For instance, Dhawan invested in IT services company Mphasis in 2001 - yes, the same company in which Baring India made a killing - and made some 5x returns. It was a deal which looked like a lemon. A 90% of his investment went down the drain as the stock price crashed from Rs 230 to Rs 50 (Dhawan's buying price was Rs 350 a share). You need a lot of stomach to survive that kind of crash. Dhawan stayed put in the stock and sold them at overall 5X return later. His investment in UTI Bank (now Axis Bank) fetched an IRR of 250 per cent. Dhawan looked at the construction and infrastructure sector when it was really virgin for a PE investor, and got a 40% IRR on his investment in Hyderabad based IVRCL. Gammon is another one where he made money.

"Dhawan is not constrained by dogma. There is a high probability that he will discover the next big play before everybody else," Gaurav Dalmia, a Delhi-based VC and a co-investor of Dhawan in Jobsahead.com, which was later acquired by Monster, told this reporter in 2005 when at Business Today.

By 2005-06, Dhawan had been there and done that as a private equity investor. He had done venture (although burnt his fingers in some of the deals), then he moved to growth, especially PIPE, and by 2008-09, he started making pure play public investments such as the multi-million dollar deals in Infosys Technologies and HCL Technologies - even looking more like a hedge fund. In some deals, he has lost money too, but you look at a fund's performance from the perpsective of its full life which is anywhere from 7 to 10 years.

In 2007, Dhawan raised his last and fifth fund of $1.25 billion, the biggest by an Indian fund ever, although a third of the fund was returned last year in bargain for a greater investment flexibility. His 12 year investment career in India has seen at least three dozen investments and also two dozen exits.

To give the fair due to other fund managers, post-2005, the Indian PE landscape started seeing more managers coming to the forefront. In 2006, WestBridge Capital Partners merged with Sequoia Capital in India and the team finally ended up managing about $1.8 billion (via five funds) making Sumir Chadha and KP Balaraj major players in the Indian PE. The difference is Dhawan did entirely on his own while Chadha and Balaraj had help from parent Sequoia, which is a bluechip fund globally. Same is the case with others like ICICI Venture, which, under Renuka Ramnath and later Vishakha Mulye, emerged as a leading fund in India with six funds and $2.5 billion under management.

The other leading captives in India are IL&FS Private Equity which manages 14 funds wiith total AUM of close to $2 billion making its CEO Archana Hingorani as a top player in Indian PE. IDFC Private Equity also manages about $1.3 billion via three funds and this fund was founded and built by an ex-ChrysCapital veteran Luis Miranda. He is now on a sabbatical and will return to active private equity by next year.

But India PE has seen more entrpreneurial successes. Baring under Rahul Bhasin has emerged as a major player as it raised $550 million in its third fund in 2008. Bhasin now manages $765 million. Ajay Relan left Citi Venture Capital International in 2008 and floated his own fund CX Partrners which closed a $550 million fund last year for its debut vehicle, which is a big deal as he did that in a bad economic environment. Renuka Ramnath left ICICI Venture and started her own fund Multiples, which had its first close at $250 million last year and is targeting to do the final close at $450-500 million.

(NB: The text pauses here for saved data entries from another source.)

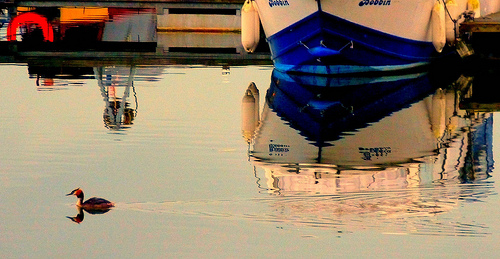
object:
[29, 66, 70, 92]
reflection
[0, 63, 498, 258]
water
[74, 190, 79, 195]
red spot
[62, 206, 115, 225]
reflection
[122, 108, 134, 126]
girl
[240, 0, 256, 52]
bouy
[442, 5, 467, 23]
rope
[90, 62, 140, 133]
reflection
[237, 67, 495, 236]
reflection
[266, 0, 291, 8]
wording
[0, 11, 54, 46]
lifesaver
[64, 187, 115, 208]
bird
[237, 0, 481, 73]
boat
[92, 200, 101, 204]
feathers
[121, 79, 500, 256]
surface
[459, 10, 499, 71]
pier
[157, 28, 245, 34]
stripe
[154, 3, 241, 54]
structure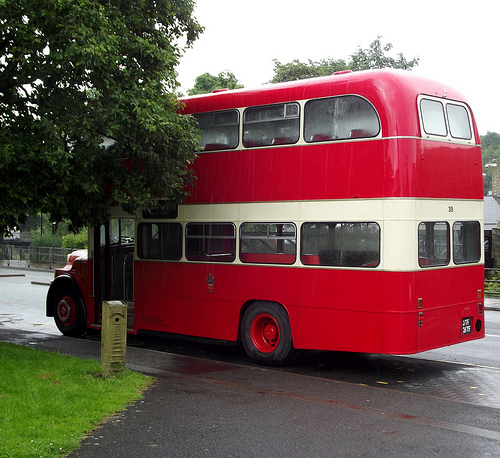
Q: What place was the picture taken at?
A: It was taken at the roadway.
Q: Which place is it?
A: It is a roadway.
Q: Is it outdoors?
A: Yes, it is outdoors.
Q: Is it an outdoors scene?
A: Yes, it is outdoors.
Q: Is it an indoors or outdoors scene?
A: It is outdoors.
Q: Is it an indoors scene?
A: No, it is outdoors.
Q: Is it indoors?
A: No, it is outdoors.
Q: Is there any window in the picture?
A: Yes, there is a window.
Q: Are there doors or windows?
A: Yes, there is a window.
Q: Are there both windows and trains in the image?
A: No, there is a window but no trains.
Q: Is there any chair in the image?
A: No, there are no chairs.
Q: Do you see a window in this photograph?
A: Yes, there is a window.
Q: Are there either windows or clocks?
A: Yes, there is a window.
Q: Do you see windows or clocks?
A: Yes, there is a window.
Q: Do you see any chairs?
A: No, there are no chairs.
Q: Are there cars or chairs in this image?
A: No, there are no chairs or cars.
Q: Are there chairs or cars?
A: No, there are no chairs or cars.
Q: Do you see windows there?
A: Yes, there is a window.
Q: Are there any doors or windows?
A: Yes, there is a window.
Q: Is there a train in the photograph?
A: No, there are no trains.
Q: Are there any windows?
A: Yes, there is a window.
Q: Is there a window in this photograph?
A: Yes, there is a window.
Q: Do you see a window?
A: Yes, there is a window.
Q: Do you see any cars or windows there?
A: Yes, there is a window.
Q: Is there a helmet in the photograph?
A: No, there are no helmets.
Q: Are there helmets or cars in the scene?
A: No, there are no helmets or cars.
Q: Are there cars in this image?
A: No, there are no cars.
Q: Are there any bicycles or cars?
A: No, there are no cars or bicycles.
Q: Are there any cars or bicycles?
A: No, there are no cars or bicycles.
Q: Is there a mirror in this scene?
A: No, there are no mirrors.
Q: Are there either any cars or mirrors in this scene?
A: No, there are no mirrors or cars.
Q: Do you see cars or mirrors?
A: No, there are no mirrors or cars.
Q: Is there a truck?
A: No, there are no trucks.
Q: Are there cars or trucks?
A: No, there are no trucks or cars.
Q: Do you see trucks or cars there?
A: No, there are no trucks or cars.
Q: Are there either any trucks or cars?
A: No, there are no trucks or cars.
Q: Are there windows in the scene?
A: Yes, there is a window.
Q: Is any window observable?
A: Yes, there is a window.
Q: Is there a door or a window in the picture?
A: Yes, there is a window.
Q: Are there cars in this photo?
A: No, there are no cars.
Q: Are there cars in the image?
A: No, there are no cars.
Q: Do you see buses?
A: Yes, there is a bus.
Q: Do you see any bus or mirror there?
A: Yes, there is a bus.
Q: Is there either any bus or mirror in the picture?
A: Yes, there is a bus.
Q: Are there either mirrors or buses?
A: Yes, there is a bus.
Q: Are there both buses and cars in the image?
A: No, there is a bus but no cars.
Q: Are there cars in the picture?
A: No, there are no cars.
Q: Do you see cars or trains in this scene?
A: No, there are no cars or trains.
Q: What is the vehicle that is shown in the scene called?
A: The vehicle is a bus.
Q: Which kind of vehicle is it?
A: The vehicle is a bus.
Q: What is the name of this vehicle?
A: This is a bus.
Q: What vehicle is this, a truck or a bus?
A: This is a bus.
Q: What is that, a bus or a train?
A: That is a bus.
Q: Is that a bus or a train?
A: That is a bus.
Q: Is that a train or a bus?
A: That is a bus.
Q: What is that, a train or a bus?
A: That is a bus.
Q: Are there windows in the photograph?
A: Yes, there is a window.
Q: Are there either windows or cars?
A: Yes, there is a window.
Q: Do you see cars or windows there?
A: Yes, there is a window.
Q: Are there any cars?
A: No, there are no cars.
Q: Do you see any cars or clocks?
A: No, there are no cars or clocks.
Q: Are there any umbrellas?
A: No, there are no umbrellas.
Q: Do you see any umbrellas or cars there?
A: No, there are no umbrellas or cars.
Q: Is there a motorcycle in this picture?
A: No, there are no motorcycles.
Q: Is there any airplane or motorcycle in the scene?
A: No, there are no motorcycles or airplanes.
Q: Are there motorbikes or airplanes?
A: No, there are no motorbikes or airplanes.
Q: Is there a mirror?
A: No, there are no mirrors.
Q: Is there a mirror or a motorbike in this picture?
A: No, there are no mirrors or motorcycles.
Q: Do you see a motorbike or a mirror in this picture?
A: No, there are no mirrors or motorcycles.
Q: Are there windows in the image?
A: Yes, there is a window.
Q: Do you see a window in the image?
A: Yes, there is a window.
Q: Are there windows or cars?
A: Yes, there is a window.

Everstone Capital is another large player - making its founders Sameer Sain and Atul Kapur India's top PE investors - which will announce its fourth overall and second fund under the Everstone banner on March 7th. Their latest fund is expected to close at $550 million making the total AUM about $1.56 billion.

Among all of them, the 41-year old Dhawan stands tall for a simple reason: He has seen a full cycle of private equity (investment and exits) as an entrepreneuer-fund manager and now he has called it a day.